Alternate Best Supporting Actor 1949: Kirk Douglas in A Letter To Three Wives

Kirk Douglas did not receive an Oscar nomination for portraying George Phipps in A Letter to Three Wives.

A Letter to Three Wives tells the story of the turmoil three women suffer after receiving a letter from their mutual friend that she has run off with one of their husbands, although she does not say which one. This is a decent enough film that is rather forgotten despite winning Best Director for Joseph L. Mankiewicz, although William Wyler, William Wellman, and Carol Reed would have been better choices.

The three husbands include Jeffrey Lynn who is quite a dullard, Paul Douglas who is the standard rich guy whose performance is pretty uninteresting although he is pretty good in his last scene. Kirk Douglas is the most interesting of the husbands mostly because he is played by Kirk Douglas. Each of the husbands have some sort of trouble with their wives George Phipps's problems is he feels somewhat emasculated that he makes less that his money than his radio writer drama wife (Ann Sothern), and also becomes rather annoyed by his wife bowing down to the whims of the rather unscrupulous advertisers for the radio.

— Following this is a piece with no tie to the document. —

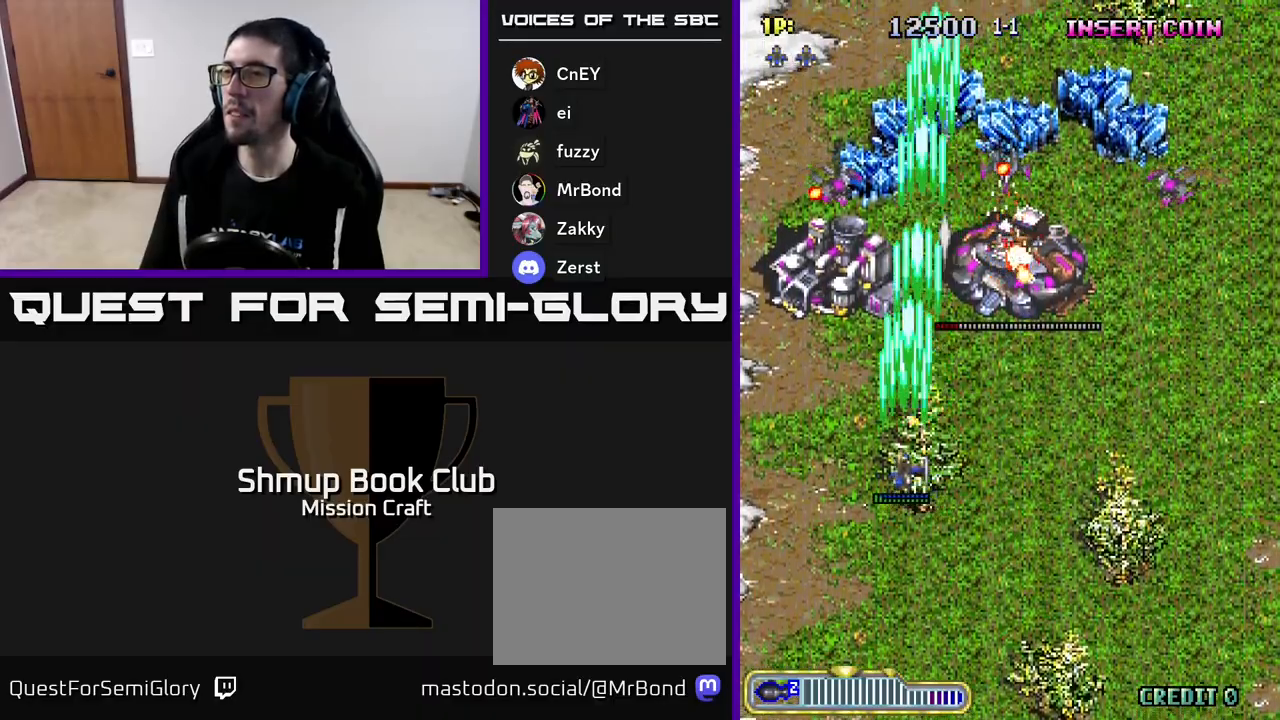
{"buttons": ["R2", "DPAD_RIGHT"], "left_stick": "center", "events": [[117, "DPAD_DOWN", "down"], [217, "DPAD_LEFT", "up"], [267, "DPAD_RIGHT", "down"], [483, "DPAD_DOWN", "up"]]}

Douglas gives the best performance in the film which isn't saying too much really, but here he does show his ability to steal scenes in a film in a supporting role in a similar fashion to the way he does it in a leading role. Douglas relies as usual on his ample amount of intensity he has in his possession that he can turn on and off in a matter of seconds but still make it seem entirely believable within his character. He does that here quite well when his character bashes the radio advertisers in particularly brutal fashion which Douglas handles with a delightful energy which gives life to the film well establishes properly the conflict in his character.

Of course Kirk Douglas's whole performance is not intense and he has a few scenes of being just his charming old self which he does so well, and due to his ability to switch from intensity to charm so effective and naturally it really makes the revelations of his character work out properly. This is a good performance by Kirk Douglas but not a great one as his role is very limited, and more importantly he and Sothern really do not have that much chemistry. This luckily is not that much of a problem as they are suppose to be not getting along for most of the film, but it leaves the ending of the film having a fairly minor impact. Entirely on his own though Douglas gives a good efficient performance.

1 comment:

Michael Patison said...

I agree with your assessment of his performance, but I don't really agree with your assessment of the film and most of the other performances. I thought the film was indeed not nearly as good as All About Eve, but it showed signs of what was to come from Mankiewicz just one year later. Also, I found the ladies to be quite good. Well, maybe not Jeanne Crain, but Ann Sothern and especially Linda Darnell. I also found Paul Douglas to be about as you mentioned. He's pretty standard throughout but that last scene for me is bordering on brilliance.